Courier customers could also be affected by US banking law – Jamaican official

(Jamaica Gleaner) Allison Peart, managing partner at Ernst & Young Jamaica, said it is in the interest of banks and their customers to start preparing the paperwork required under Foreign Account Tax Compliance Act (FATCA), which takes effect next January.

Peart said that even individuals who are non-US residents, but transact business through courier companies that assign US contact information to customers, will be required to disclose their activity.

Such persons would be required to fill out a Certificate of Foreign Status of Beneficial Owner for United States Tax Withholding form, known as the W-8BEN, to prove their non-American status.

All green-card holders, and persons born in the US, are US persons and are, therefore, subject to the FATCA-reporting requirement. A US person would need to submit the W9 form.

“If you are a US person, wherever in the world you pick up yourself and go, you are still subject to US taxes, and FATCA is here to make sure of that,” said Peart, who was speaking at a June 28 forum on the law arranged by First Global Financial Services.

“So if you have a Mailpac account with a US address or a US telephone number, my advice is you fill out a W8 form to prove that you are not a US person. If you don’t, then question marks are going to arise.”

FATCA requires banks to report to the US Inland Revenue Service all accounts belonging to US persons that have a balance of at least US$50,000 or its equivalent. The law is meant to reduce tax evasion.

Banks, by law, cannot supply customer information to third parties.

However, Peart said FATCA changes that dynamic.

“What FATCA has done is get the banks off the hook by allowing them to be able to provide the information to a third party without asking the customer’s permission, providing the information is now a requirement of the banks,” she said.

It requires a careful screening of Know Your Customer and Anti-Money Laundering – KYC/AML – policies, she said.

Other implications

It is not mandatory for banks to sign to the FATCA agreement, but if they do not then there are other implications for their businesses.

“What the IRS says is that if you do not sign this agreement, then if you earn interest in the US – and to the extent you are collecting interest from the US – we will hold back 30 per cent of that income,” Peart said.

Additionally, Peart explained that holders of joint accounts will each be subject to tax on the entire balance of the accounts in their names.

“The banks will have its work cut out for them to determine which accounts are to be reported on. Banks will have to improve their KYC policies as they will need to be able to identify the accounts that are to be reported on, especially accounts that belong to owners with high net worth,” she said

Jamaica’s minister of finance, Peter Phillips, has advised the banks and other financial institutions, including credit unions, to get ready for FATCA’s implication.

Peart said despite complaints worldwide, the law is unlikely to be reversed.

In the meantime, countries such as France, Italy, Germany and, recently, Japan have proposed an inter-governmental agreement which seeks to amend the FATCA agreement to be binding between governments and the IRS, rather than banks and the IRS. In return, the US government will provide similar information to those countries.
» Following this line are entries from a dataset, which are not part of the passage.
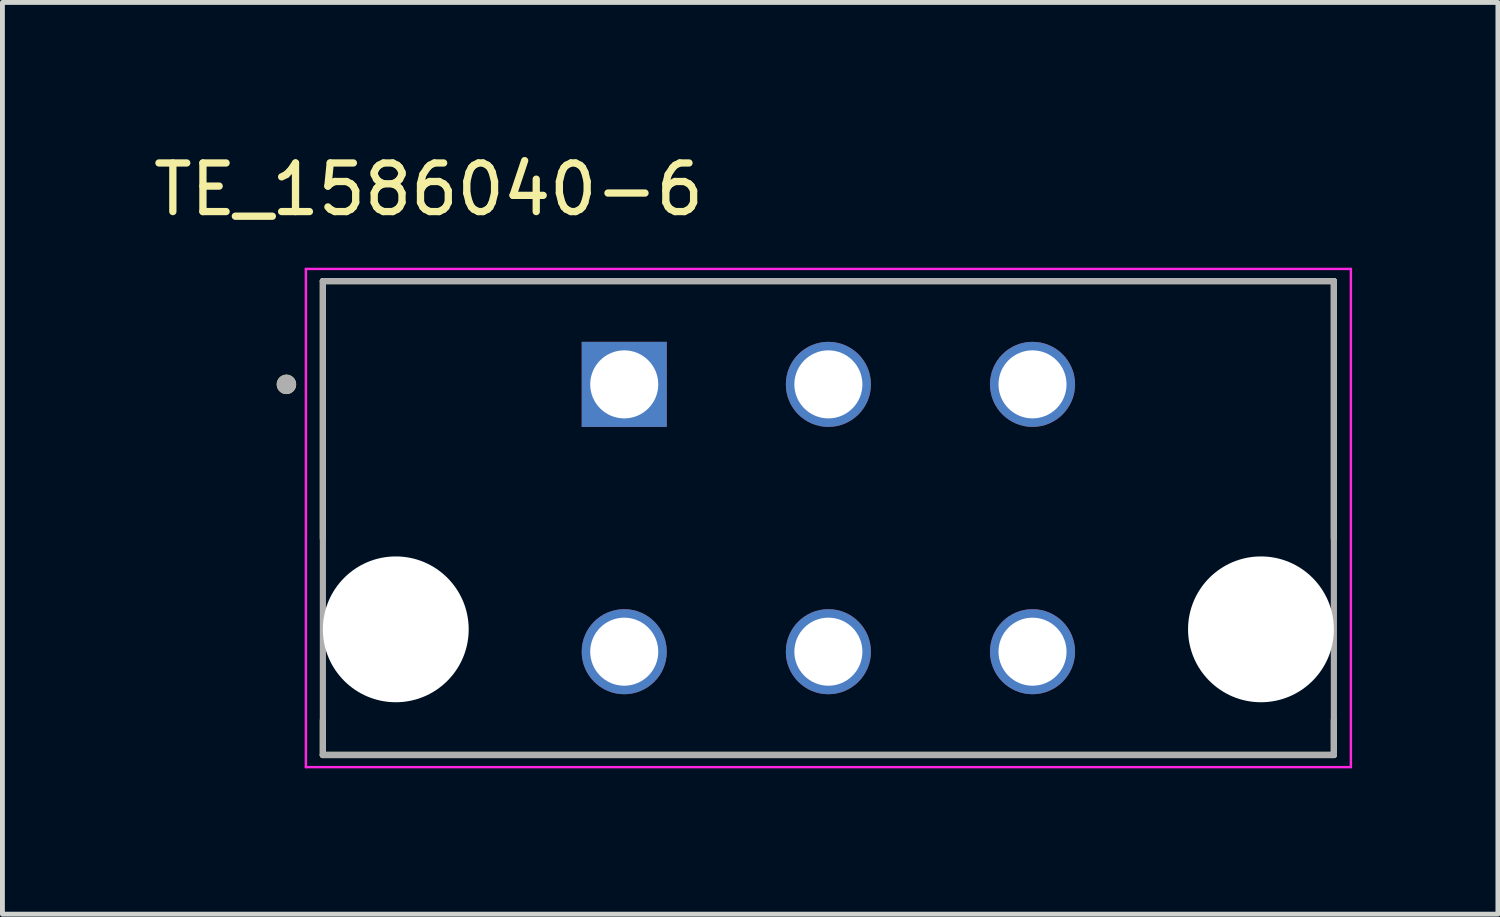
<source format=kicad_pcb>
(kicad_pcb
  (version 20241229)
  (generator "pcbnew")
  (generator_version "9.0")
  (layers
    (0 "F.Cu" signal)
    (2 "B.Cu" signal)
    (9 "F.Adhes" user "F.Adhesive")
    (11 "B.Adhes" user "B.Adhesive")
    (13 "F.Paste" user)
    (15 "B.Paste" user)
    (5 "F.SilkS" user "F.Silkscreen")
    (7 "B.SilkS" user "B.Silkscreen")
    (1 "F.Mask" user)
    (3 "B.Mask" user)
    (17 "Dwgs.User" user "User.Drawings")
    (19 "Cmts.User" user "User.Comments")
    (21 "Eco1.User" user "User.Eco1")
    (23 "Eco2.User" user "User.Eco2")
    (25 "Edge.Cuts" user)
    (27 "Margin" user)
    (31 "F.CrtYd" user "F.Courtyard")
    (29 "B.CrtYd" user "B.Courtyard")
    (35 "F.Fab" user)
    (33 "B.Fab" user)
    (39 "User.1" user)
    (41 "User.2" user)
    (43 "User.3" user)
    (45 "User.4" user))
  (footprint "TE_1586040-6"
    (layer "F.Cu")
    (at 9.793 4.858)
    (property "Reference" "TE_1586040-6" (at -4.025 -4.01 0) (layer "F.SilkS") (effects (font (size 1 1) (thickness 0.15))))
    (attr through_hole)
    (fp_line (start -6.2 -2.125) (end -6.2 3.173) (stroke (width 0.127) (type solid)) (layer "F.SilkS"))
    (fp_line (start -6.2 6.907) (end -6.2 7.625) (stroke (width 0.127) (type solid)) (layer "F.SilkS"))
    (fp_line (start 14.6 -2.125) (end -6.2 -2.125) (stroke (width 0.127) (type solid)) (layer "F.SilkS"))
    (fp_line (start 14.6 3.173) (end 14.6 -2.125) (stroke (width 0.127) (type solid)) (layer "F.SilkS"))
    (fp_line (start 14.6 7.625) (end -6.2 7.625) (stroke (width 0.127) (type solid)) (layer "F.SilkS"))
    (fp_line (start 14.6 7.625) (end 14.6 6.907) (stroke (width 0.127) (type solid)) (layer "F.SilkS"))
    (fp_circle (center -6.95 0) (end -6.85 0) (stroke (width 0.2) (type solid)) (fill no) (layer "F.SilkS"))
    (fp_line (start -6.55 -2.375) (end 14.95 -2.375) (stroke (width 0.05) (type solid)) (layer "F.CrtYd"))
    (fp_line (start -6.55 7.875) (end -6.55 -2.375) (stroke (width 0.05) (type solid)) (layer "F.CrtYd"))
    (fp_line (start 14.95 -2.375) (end 14.95 7.875) (stroke (width 0.05) (type solid)) (layer "F.CrtYd"))
    (fp_line (start 14.95 7.875) (end -6.55 7.875) (stroke (width 0.05) (type solid)) (layer "F.CrtYd"))
    (fp_line (start -6.2 -2.125) (end 14.6 -2.125) (stroke (width 0.127) (type solid)) (layer "F.Fab"))
    (fp_line (start -6.2 7.625) (end -6.2 -2.125) (stroke (width 0.127) (type solid)) (layer "F.Fab"))
    (fp_line (start -6.2 7.625) (end -6.2 7.625) (stroke (width 0.127) (type solid)) (layer "F.Fab"))
    (fp_line (start -6.2 7.625) (end 14.6 7.625) (stroke (width 0.127) (type solid)) (layer "F.Fab"))
    (fp_line (start 14.6 -2.125) (end 14.6 7.625) (stroke (width 0.127) (type solid)) (layer "F.Fab"))
    (fp_line (start 14.6 7.625) (end -6.2 7.625) (stroke (width 0.127) (type solid)) (layer "F.Fab"))
    (fp_line (start 14.6 7.625) (end 14.6 7.625) (stroke (width 0.127) (type solid)) (layer "F.Fab"))
    (fp_circle (center -6.95 0) (end -6.85 0) (stroke (width 0.2) (type solid)) (fill no) (layer "F.Fab"))
    (pad "" np_thru_hole circle (at -4.7 5.04) (size 3 3) (drill 3) (layers "*.Cu" "*.Mask"))
    (pad "" np_thru_hole circle (at 13.1 5.04) (size 3 3) (drill 3) (layers "*.Cu" "*.Mask"))
    (pad "1" thru_hole rect (at 0 0) (size 1.75 1.75) (drill 1.4) (layers "*.Cu" "*.Mask"))
    (pad "2" thru_hole circle (at 0 5.5) (size 1.75 1.75) (drill 1.4) (layers "*.Cu" "*.Mask"))
    (pad "3" thru_hole circle (at 4.2 0) (size 1.75 1.75) (drill 1.4) (layers "*.Cu" "*.Mask"))
    (pad "4" thru_hole circle (at 4.2 5.5) (size 1.75 1.75) (drill 1.4) (layers "*.Cu" "*.Mask"))
    (pad "5" thru_hole circle (at 8.4 0) (size 1.75 1.75) (drill 1.4) (layers "*.Cu" "*.Mask"))
    (pad "6" thru_hole circle (at 8.4 5.5) (size 1.75 1.75) (drill 1.4) (layers "*.Cu" "*.Mask")))
  (gr_rect
    (start -3 -3)
    (end 27.768 15.758)
    (stroke (width 0.1) (type default))
    (fill no)
    (layer "Edge.Cuts")))
</source>
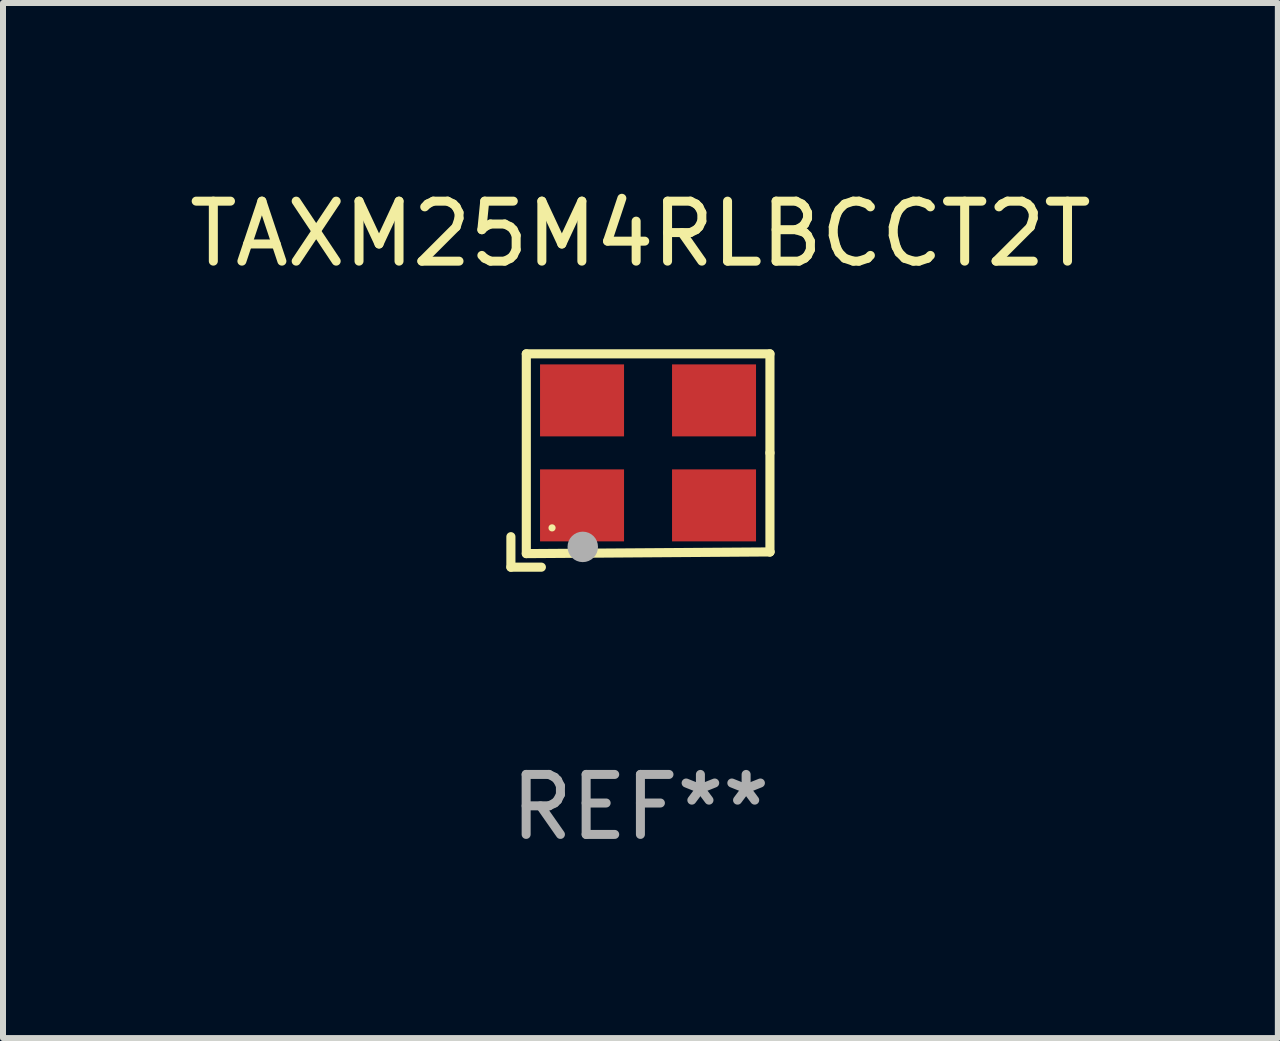
<source format=kicad_pcb>
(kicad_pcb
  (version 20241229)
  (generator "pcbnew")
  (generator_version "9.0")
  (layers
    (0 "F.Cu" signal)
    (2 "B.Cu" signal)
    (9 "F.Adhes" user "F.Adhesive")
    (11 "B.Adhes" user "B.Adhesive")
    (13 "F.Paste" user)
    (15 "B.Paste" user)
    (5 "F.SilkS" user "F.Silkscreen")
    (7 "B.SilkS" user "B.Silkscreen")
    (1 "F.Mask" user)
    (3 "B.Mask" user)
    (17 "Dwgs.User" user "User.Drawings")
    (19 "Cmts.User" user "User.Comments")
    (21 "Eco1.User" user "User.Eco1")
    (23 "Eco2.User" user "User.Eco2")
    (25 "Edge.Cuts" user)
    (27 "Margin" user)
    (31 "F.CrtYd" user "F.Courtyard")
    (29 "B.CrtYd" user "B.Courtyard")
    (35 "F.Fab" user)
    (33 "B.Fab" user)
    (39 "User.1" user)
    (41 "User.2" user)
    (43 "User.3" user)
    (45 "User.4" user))
  (footprint "TAXM25M4RLBCCT2T"
    (layer "F.Cu")
    (at 7.625 4.626)
    (property "Reference" "TAXM25M4RLBCCT2T" (at 0 -3.778 0) (layer "F.SilkS") (effects (font (size 1 1) (thickness 0.15))))
    (attr through_hole)
    (fp_line (start -2.159 1.27) (end -2.159 1.778) (stroke (width 0.152) (type solid)) (layer "F.SilkS"))
    (fp_line (start -2.159 1.778) (end -1.651 1.778) (stroke (width 0.152) (type solid)) (layer "F.SilkS"))
    (fp_line (start -1.902 -1.778) (end 2.159 -1.778) (stroke (width 0.152) (type solid)) (layer "F.SilkS"))
    (fp_line (start -1.902 1.552) (end -1.902 -1.778) (stroke (width 0.152) (type solid)) (layer "F.SilkS"))
    (fp_line (start 2.159 -1.778) (end 2.159 -0.127) (stroke (width 0.152) (type solid)) (layer "F.SilkS"))
    (fp_line (start 2.159 -0.127) (end 2.159 1.524) (stroke (width 0.152) (type solid)) (layer "F.SilkS"))
    (fp_line (start 2.159 1.524) (end -1.902 1.552) (stroke (width 0.152) (type solid)) (layer "F.SilkS"))
    (fp_line (start 2.159 1.524) (end 2.159 1.524) (stroke (width 0.152) (type solid)) (layer "F.SilkS"))
    (fp_circle (center -1.473 1.123) (end -1.443 1.123) (stroke (width 0.06) (type solid)) (fill no) (layer "F.SilkS"))
    (fp_circle (center -0.961 1.44) (end -0.834 1.44) (stroke (width 0.254) (type solid)) (fill no) (layer "F.Fab"))
    (fp_text user "REF**" (at 0 5.778 0) (layer "F.Fab") (effects (font (size 1 1) (thickness 0.15))))
    (pad "1" smd rect (at -0.973 0.748) (size 1.4 1.2) (layers "F.Cu" "F.Mask" "F.Paste"))
    (pad "2" smd rect (at 1.227 0.748) (size 1.4 1.2) (layers "F.Cu" "F.Mask" "F.Paste"))
    (pad "3" smd rect (at 1.227 -1.002) (size 1.4 1.2) (layers "F.Cu" "F.Mask" "F.Paste"))
    (pad "4" smd rect (at -0.973 -1.002) (size 1.4 1.2) (layers "F.Cu" "F.Mask" "F.Paste")))
  (gr_rect
    (start -3 -3)
    (end 18.25 14.253)
    (stroke (width 0.1) (type default))
    (fill no)
    (layer "Edge.Cuts")))
</source>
“Can you imagine if all countries were asking for this information, then the banks would have to check for indicia for everybody. Can you imagine if every country decides that they want it this way?” Peart said.

“If you are a US bank, you will need to have systems in place to tell the government in, say, Germany what German persons are doing in their accounts. The same applies for Canadians, Jamaicans, everybody.”

She explained that banks have the liberty of closing a customer account if the customer is not willing to provide the required information to determine if they are a US person or not.